● What the exercise asks
State how many of the lines below contain the string "rtcoutboundrtpstreamstats", with uppercase and lowercase treated as different. Reply with the number alone.

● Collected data
....

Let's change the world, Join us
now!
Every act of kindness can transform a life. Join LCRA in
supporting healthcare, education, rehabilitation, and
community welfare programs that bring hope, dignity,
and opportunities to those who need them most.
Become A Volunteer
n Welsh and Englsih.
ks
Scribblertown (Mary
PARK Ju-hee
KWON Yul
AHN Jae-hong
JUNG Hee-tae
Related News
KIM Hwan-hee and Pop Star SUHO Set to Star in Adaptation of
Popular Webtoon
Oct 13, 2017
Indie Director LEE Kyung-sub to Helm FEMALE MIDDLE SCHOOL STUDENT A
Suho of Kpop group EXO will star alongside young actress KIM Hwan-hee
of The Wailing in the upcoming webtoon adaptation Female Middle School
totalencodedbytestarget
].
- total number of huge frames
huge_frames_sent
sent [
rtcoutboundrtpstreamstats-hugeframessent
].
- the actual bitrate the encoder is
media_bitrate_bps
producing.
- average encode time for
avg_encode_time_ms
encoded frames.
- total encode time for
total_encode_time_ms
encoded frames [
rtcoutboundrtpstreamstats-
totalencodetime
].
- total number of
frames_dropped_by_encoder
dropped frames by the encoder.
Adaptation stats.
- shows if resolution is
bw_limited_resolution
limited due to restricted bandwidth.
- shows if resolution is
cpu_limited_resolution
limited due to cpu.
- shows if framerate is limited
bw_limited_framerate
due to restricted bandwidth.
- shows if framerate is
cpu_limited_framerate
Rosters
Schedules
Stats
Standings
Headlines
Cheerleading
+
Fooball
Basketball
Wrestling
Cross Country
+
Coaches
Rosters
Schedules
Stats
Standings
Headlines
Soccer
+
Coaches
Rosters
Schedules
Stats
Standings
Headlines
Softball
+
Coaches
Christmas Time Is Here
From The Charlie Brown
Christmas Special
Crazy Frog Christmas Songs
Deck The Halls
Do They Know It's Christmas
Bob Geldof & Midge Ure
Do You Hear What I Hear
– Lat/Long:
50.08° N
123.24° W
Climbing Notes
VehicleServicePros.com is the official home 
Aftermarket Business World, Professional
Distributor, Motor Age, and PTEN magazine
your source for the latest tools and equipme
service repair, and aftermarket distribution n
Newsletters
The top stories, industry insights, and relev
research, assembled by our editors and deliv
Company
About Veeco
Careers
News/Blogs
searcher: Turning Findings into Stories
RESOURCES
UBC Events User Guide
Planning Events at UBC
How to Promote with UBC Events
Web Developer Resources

....

● Output of the task
2